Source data
Content starts

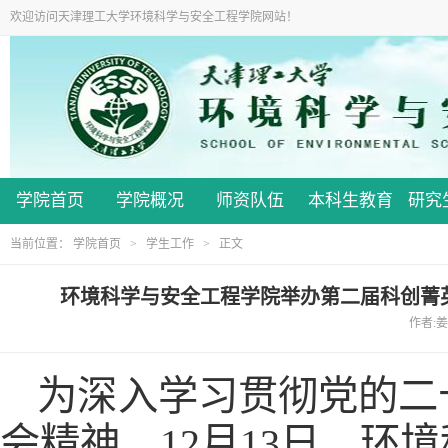
欢迎访问天津理工大学环境科学与安全工程学院网站！
学院首页
学院概况
师资队伍
本科生教育
研究
当前位置：
学院首页
>
学生工作
> 正文
环境科学与安全工程学院举办第二届科创菁
作者:姜
为深入学习贯彻党的二
会精神，12月13日，环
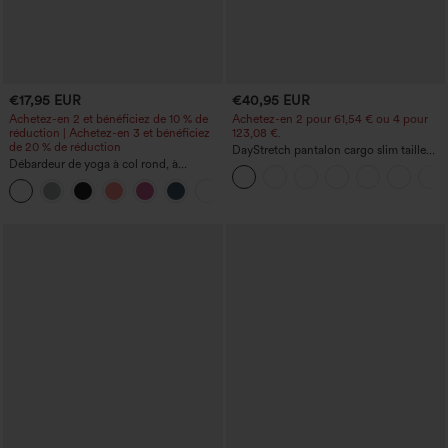
€17,95 EUR
€40,95 EUR
Achetez-en 2 et bénéficiez de 10 % de
Achetez-en 2 pour 61,54 € ou 4 pour
réduction | Achetez-en 3 et bénéficiez
123,08 €.
de 20 % de réduction
DayStretch pantalon cargo slim taille
Débardeur de yoga à col rond, à
haute, poches zippées, uni
fronces, effet rafraîchissant - UPF50+
+16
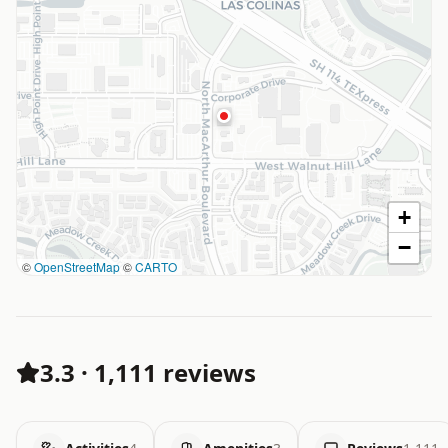
+
−
©
OpenStreetMap
©
CARTO
3.3
·
1,111 reviews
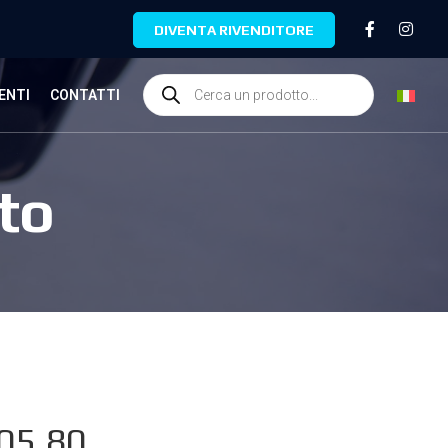
DIVENTA RIVENDITORE
ENTI
CONTATTI
to
05.80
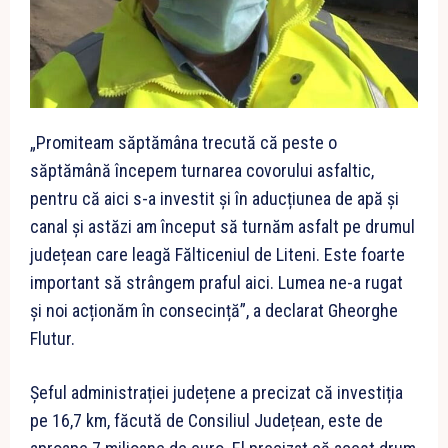
„Promiteam săptămâna trecută că peste o
săptămână începem turnarea covorului asfaltic,
pentru că aici s-a investit și în aducțiunea de apă și
canal și astăzi am început să turnăm asfalt pe drumul
județean care leagă Fălticeniul de Liteni. Este foarte
important să strângem praful aici. Lumea ne-a rugat
și noi acționăm în consecință”, a declarat Gheorghe
Flutur.
Șeful administrației județene a precizat că investiția
pe 16,7 km, făcută de Consiliul Județean, este de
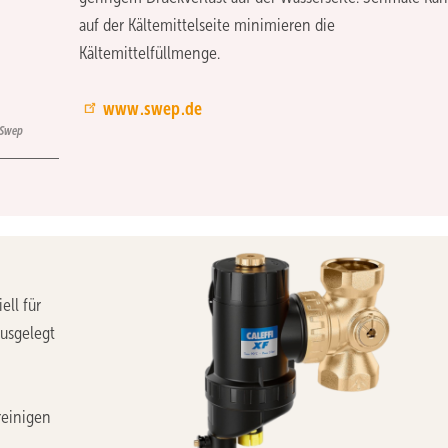
auf der Kältemittelseite minimieren die
Kältemittelfüllmenge.
www.swep.de
Swep
ell für
usgelegt
reinigen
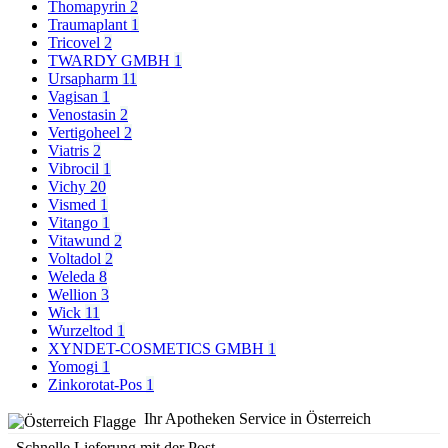
Thomapyrin
2
Traumaplant
1
Tricovel
2
TWARDY GMBH
1
Ursapharm
11
Vagisan
1
Venostasin
2
Vertigoheel
2
Viatris
2
Vibrocil
1
Vichy
20
Vismed
1
Vitango
1
Vitawund
2
Voltadol
2
Weleda
8
Wellion
3
Wick
11
Wurzeltod
1
XYNDET-COSMETICS GMBH
1
Yomogi
1
Zinkorotat-Pos
1
Ihr Apotheken Service in Österreich
Schnelle Lieferung mit der Post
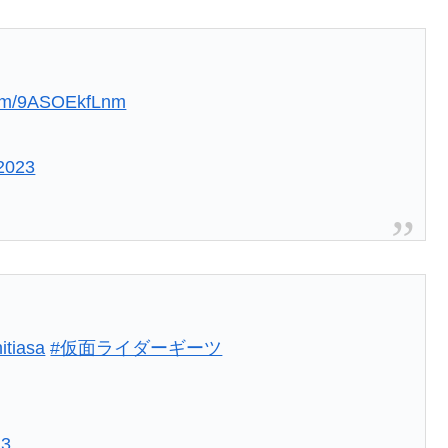
.com/9ASOEkfLnm
 2023
itiasa
#仮面ライダーギーツ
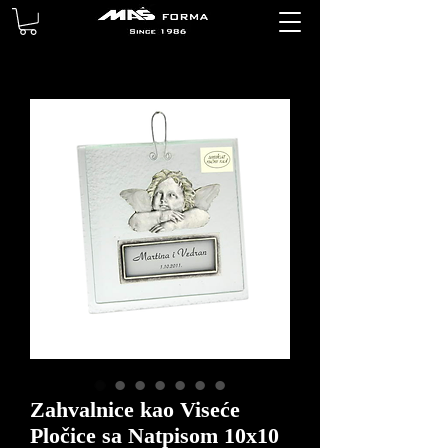
Zahvalnice kao Viseće
Pločice sa Natpisom 10x10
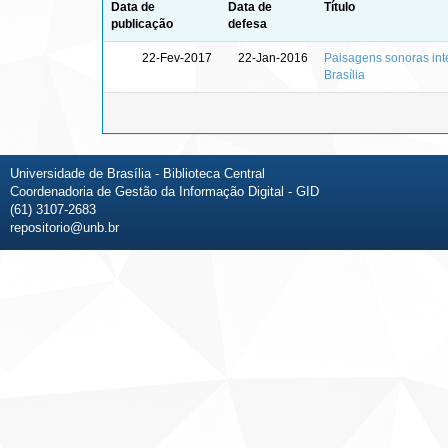
Data de
Data de
Título
publicação
defesa
22-Fev-2017
22-Jan-2016
Paisagens sonoras inte
Brasília
Universidade de Brasília - Biblioteca Central
Coordenadoria de Gestão da Informação Digital - GID
(61) 3107-2683
repositorio@unb.br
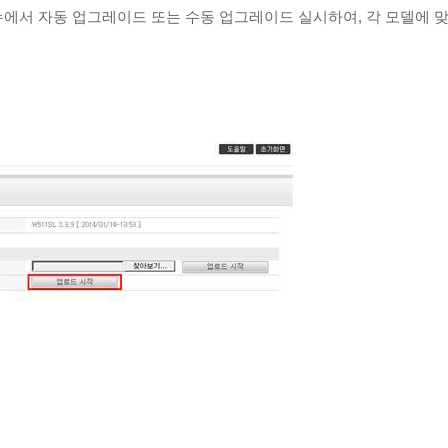
에서 자동 업그레이드 또는 수동 업그레이드 실시하여, 각 모델에 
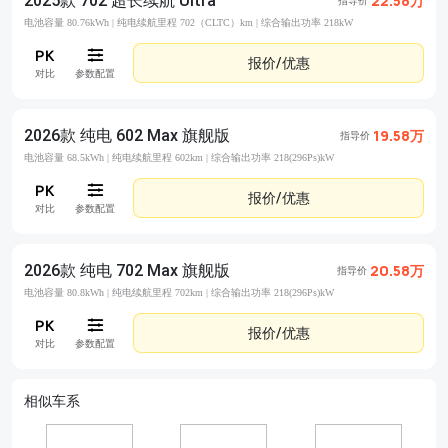
2025款 702 超长续航 Ultra
22.58万
指导价
电池容量 80.76kWh |
纯电续航里程 702（CLTC）km |
综合输出功率 218kW
报价/优惠
对比
参数配置
2026款 纯电 602 Max 旗舰版
19.58万
指导价
电池容量 68.5kWh |
纯电续航里程 602km |
综合输出功率 218(296Ps)kW
报价/优惠
对比
参数配置
2026款 纯电 702 Max 旗舰版
20.58万
指导价
电池容量 80.8kWh |
纯电续航里程 702km |
综合输出功率 218(296Ps)kW
报价/优惠
对比
参数配置
相似车系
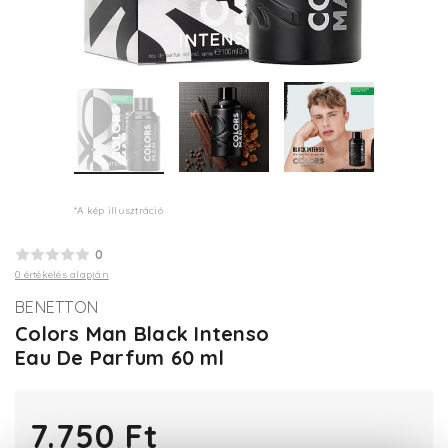
*A kép illusztráció
0
0 értékelés alapján
BENETTON
Colors Man Black Intenso
Eau De Parfum 60 ml
7.750 Ft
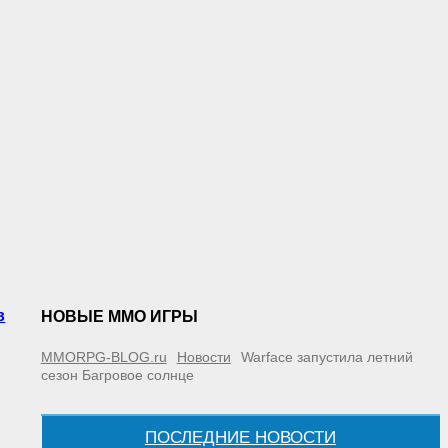
в
НОВЫЕ MMO ИГРЫ
MMORPG-BLOG.ru
Новости
Warface запустила летний
сезон Багровое солнце
ПОСЛЕДНИЕ НОВОСТИ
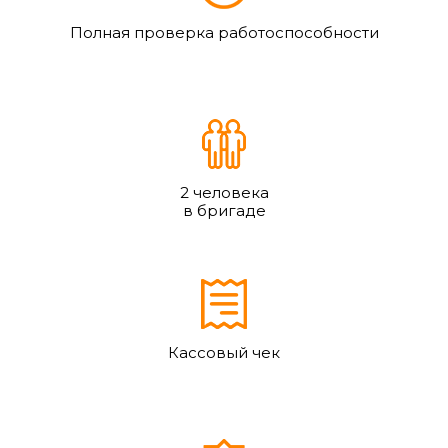
Полная проверка работоспособности
2 человека
в бригаде
Кассовый чек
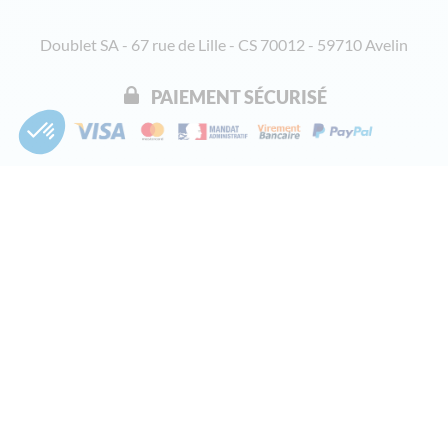
Doublet SA - 67 rue de Lille - CS 70012 - 59710 Avelin
PAIEMENT SÉCURISÉ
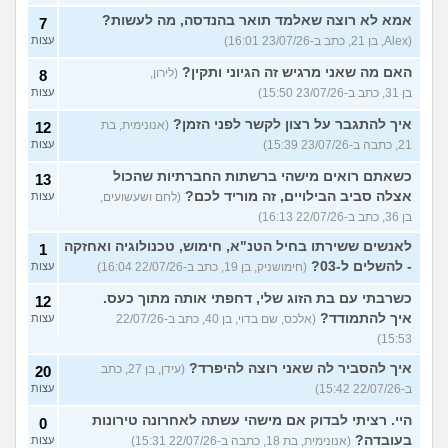
אמא לא רוצה שאלמד תואר בהנדסה, מה לעשות?
7
(Alex, בן 21, כתב ב-23/07/26 16:01)
עצות
האם מה שאני מרגיש זה הגיוני ותקין?
(לירון,
8
בן 31, כתב ב-23/07/26 15:50)
עצות
איך להתגבר על רצון לקשר לפני הזמן?
(אנונימית, בת
12
21, כתבה ב-23/07/26 15:39)
עצות
כשאתם רואים מישהי ברשתות החברתיות שהכול
13
אצלה סביב הבילויים, זה מוריד לכם?
(לחם ושעשועים,
עצות
בן 36, כתב ב-22/07/26 16:13)
לאנשים ששירתו בחיל הטנ"א, חימוש, טכנולוגיה ואחזקה
1
- להשלים ל-03?
(חימושניק, בן 19, כתב ב-22/07/26 16:04)
עצות
כשרבתי עם בת הזוג שלי, דחפתי אותה מתוך כעס.
12
איך להתמודד?
(אלכס, שם בדוי, בן 40, כתב ב-22/07/26
עצות
15:53)
איך להסביר לה שאני רוצה להיפרד?
(עידן, בן 27, כתב
20
ב-22/07/26 15:42)
עצות
היי. רציתי לבדוק אם מישהי עשתה לאחרונה טירונות
0
בעובדה?
(אנונימית, בת 18, כתבה ב-22/07/26 15:31)
עצות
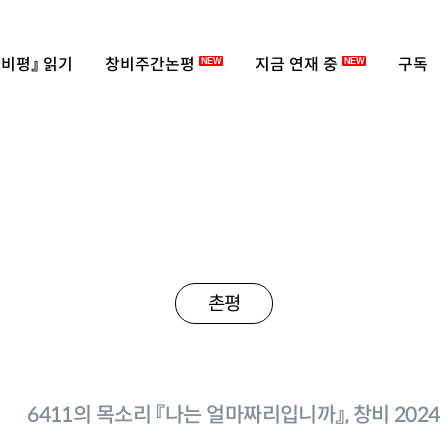
비평』 읽기
창비주간논평
지금 연재 중
구독
NEW
NEW
촌평
6411의 목소리 『나는 얼마짜리입니까』, 창비 2024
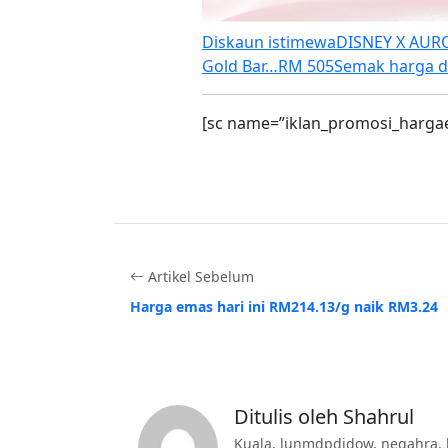
Diskaun istimewa
DISNEY X AUROR
Gold Bar…
RM 505
Semak harga d
[sc name=”iklan_promosi_harga
Artikel Sebelum
Harga emas hari ini RM214.13/g naik RM3.24
Ditulis oleh Shahrul
Kuala, lunmdpdjdow, negahra, 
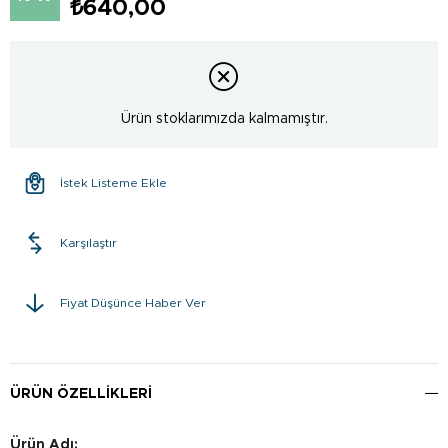
₺640,00
Ürün stoklarımızda kalmamıştır.
İstek Listeme Ekle
Karşılaştır
Fiyat Düşünce Haber Ver
ÜRÜN ÖZELLIKLERI
Ürün Adı:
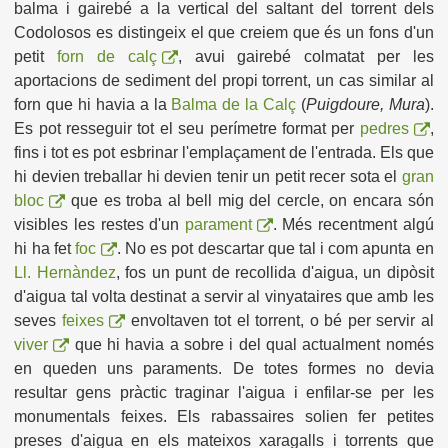
balma i gairebé a la vertical del saltant del torrent dels
Codolosos es distingeix el que creiem que és un fons d'un
petit
forn de calç
, avui gairebé colmatat per les
aportacions de sediment del propi torrent, un cas similar al
forn que hi havia a la
Balma de la Calç
(
Puigdoure, Mura
).
Es pot resseguir tot el seu perímetre format per
pedres
,
fins i tot es pot esbrinar l'emplaçament de l'entrada. Els que
hi devien treballar hi devien tenir un petit recer sota el
gran
bloc
que es troba al bell mig del cercle, on encara són
visibles les restes d'un
parament
. Més recentment algú
hi ha fet
foc
. No es pot descartar que tal i com apunta en
Ll. Hernàndez
, fos un punt de recollida d'aigua, un dipòsit
d'aigua tal volta destinat a servir al vinyataires que amb les
seves
feixes
envoltaven tot el torrent, o bé per servir al
viver
que hi havia a sobre i del qual actualment només
en queden uns paraments. De totes formes no devia
resultar gens pràctic traginar l'aigua i enfilar-se per les
monumentals feixes. Els rabassaires solien fer petites
preses d'aigua en els mateixos xaragalls i torrents que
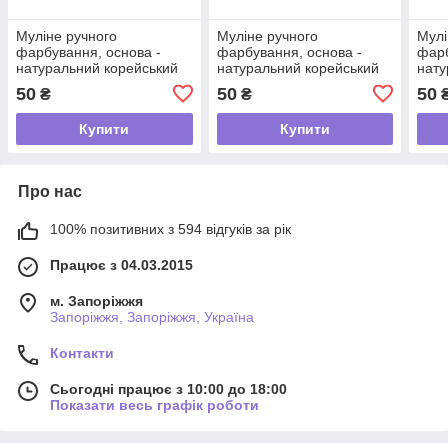
Муліне ручного
Муліне ручного
Мулі
фарбування, основа -
фарбування, основа -
фарб
натуральний корейський
натуральний корейський
нату
шовк 2-39
шовк 2-38
шовк
50
50
50
₴
₴
Купити
Купити
Про нас
100% позитивних з 594 відгуків за рік
Працює з 04.03.2015
м. Запоріжжя
Запоріжжя, Запоріжжя, Україна
Контакти
Сьогодні працює з 10:00 до 18:00
Показати весь графік роботи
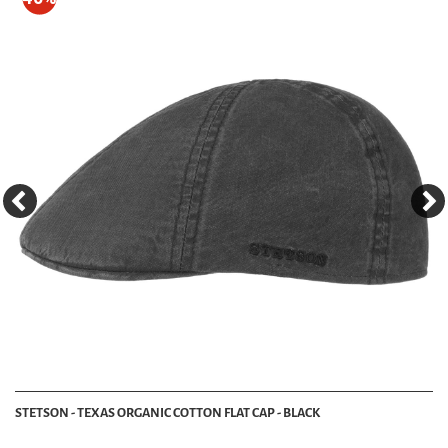
STETSON - TEXAS ORGANIC COTTON FLAT CAP - BLACK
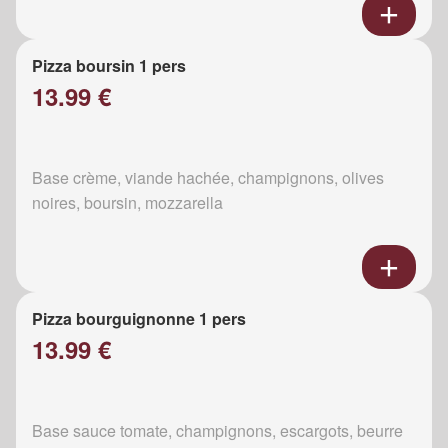
Pizza boursin 1 pers
13.99 €
Base crème, viande hachée, champignons, olives
noires, boursin, mozzarella
Pizza bourguignonne 1 pers
13.99 €
Base sauce tomate, champignons, escargots, beurre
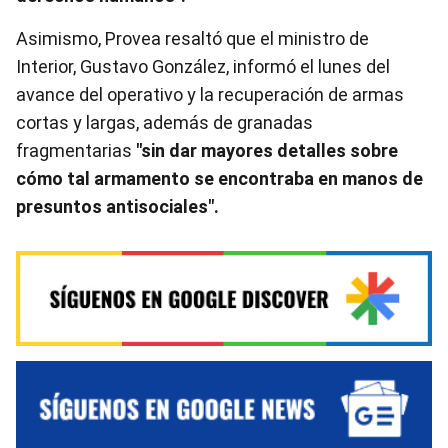
Asimismo, Provea resaltó que el ministro de
Interior, Gustavo González, informó el lunes del
avance del operativo y la recuperación de armas
cortas y largas, además de granadas
fragmentarias
"sin dar mayores detalles sobre
cómo tal armamento se encontraba en manos de
presuntos antisociales".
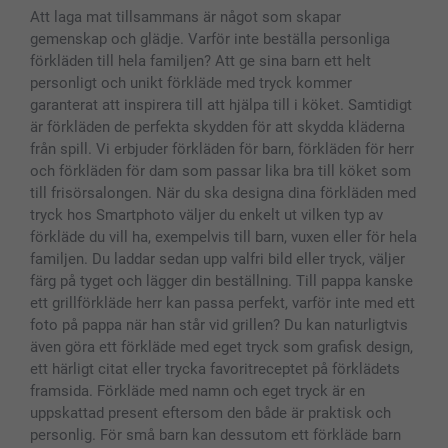
MyNameBook
Villkor och garantier
Priser & betalning
Att laga mat tillsammans är något som skapar
Fotoalmanackor & Fotoagenda
Investor Relations
Status på beställningar
gemenskap och glädje. Varför inte beställa personliga
Fotoramar & Tillbehör
förkläden till hela familjen? Att ge sina barn ett helt
Presentkort
personligt och unikt förkläde med tryck kommer
Alla fotoprodukter
garanterat att inspirera till att hjälpa till i köket. Samtidigt
är förkläden de perfekta skydden för att skydda kläderna
från spill. Vi erbjuder förkläden för barn, förkläden för herr
och förkläden för dam som passar lika bra till köket som
till frisörsalongen. När du ska designa dina förkläden med
tryck hos Smartphoto väljer du enkelt ut vilken typ av
förkläde du vill ha, exempelvis till barn, vuxen eller för hela
familjen. Du laddar sedan upp valfri bild eller tryck, väljer
färg på tyget och lägger din beställning. Till pappa kanske
ett grillförkläde herr kan passa perfekt, varför inte med ett
foto på pappa när han står vid grillen? Du kan naturligtvis
även göra ett förkläde med eget tryck som grafisk design,
ett härligt citat eller trycka favoritreceptet på förklädets
framsida. Förkläde med namn och eget tryck är en
uppskattad present eftersom den både är praktisk och
personlig. För små barn kan dessutom ett förkläde barn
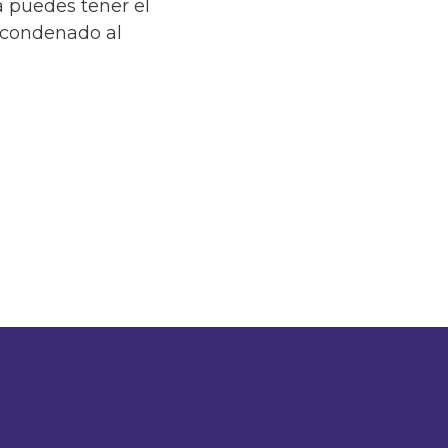
a puedes tener el
e condenado al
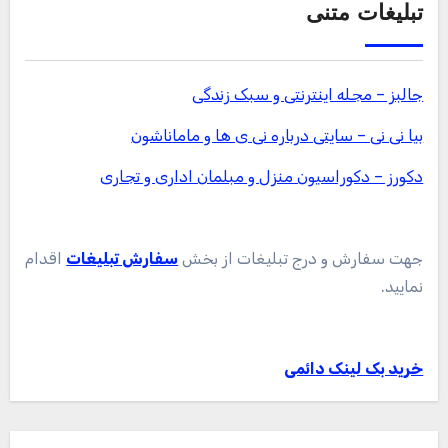
تبلیغات متنی
جالبز – مجله اینترنتی و سبک زندگی
بیا نی نی – سایتی درباره نی ی ها و ماماناشون
دکورز – دکوراسیون منزل و مبلمان اداری و تجاری
جهت سفارش و درج تبلیغات از بخش
سفارش تبلیغات
اقدام
نمایید.
خرید بک لینک دائمی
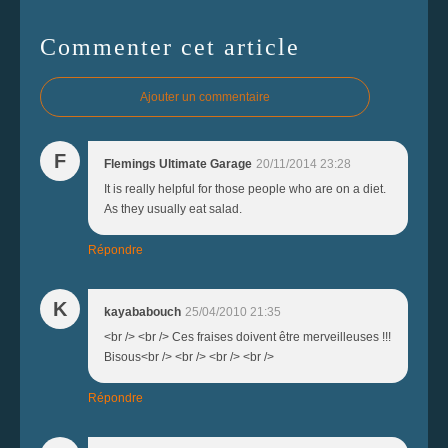
Commenter cet article
Ajouter un commentaire
F
Flemings Ultimate Garage
20/11/2014 23:28
It is really helpful for those people who are on a diet.
As they usually eat salad.
Répondre
K
kayababouch
25/04/2010 21:35
<br /> <br /> Ces fraises doivent être merveilleuses !!!
Bisous<br /> <br /> <br /> <br />
Répondre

Content ends

▸ **Exercise**:
Substitute "学院主页" for "学院首页" in the lines above, from the first line through the line containing "会精神，12月13日，环", and give only that part back with everything else unchanged. Omit the pictures.

▸ **Answer below**:
欢迎访问天津理工大学环境科学与安全工程学院网站！
学院主页
学院概况
师资队伍
本科生教育
研究
当前位置：
学院主页
>
学生工作
> 正文
环境科学与安全工程学院举办第二届科创菁
作者:姜
为深入学习贯彻党的二
会精神，12月13日，环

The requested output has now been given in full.